(About this exercise)
With images removed, transcribe each record exactly as it appears.

(Input)

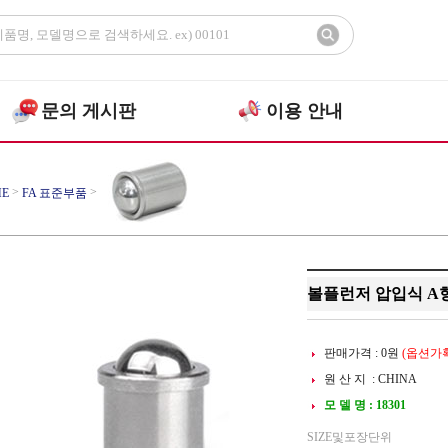
문의 게시판
이용 안내
>
>
E
FA 표준부품
>
런저 압입식
A형
볼플런저 압입식 A형 SS(
판매가격 :
0
원
(옵션가확
원 산 지 : CHINA
모 델 명 : 18301
SIZE및포장단위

(Written response)
문의 게시판
이용 안내
>
>
E
FA 표준부품
>
런저 압입식
A형
볼플런저 압입식 A형 SS(
판매가격 :
0
원
(옵션가확
원 산 지 : CHINA
모 델 명 : 18301
SIZE및포장단위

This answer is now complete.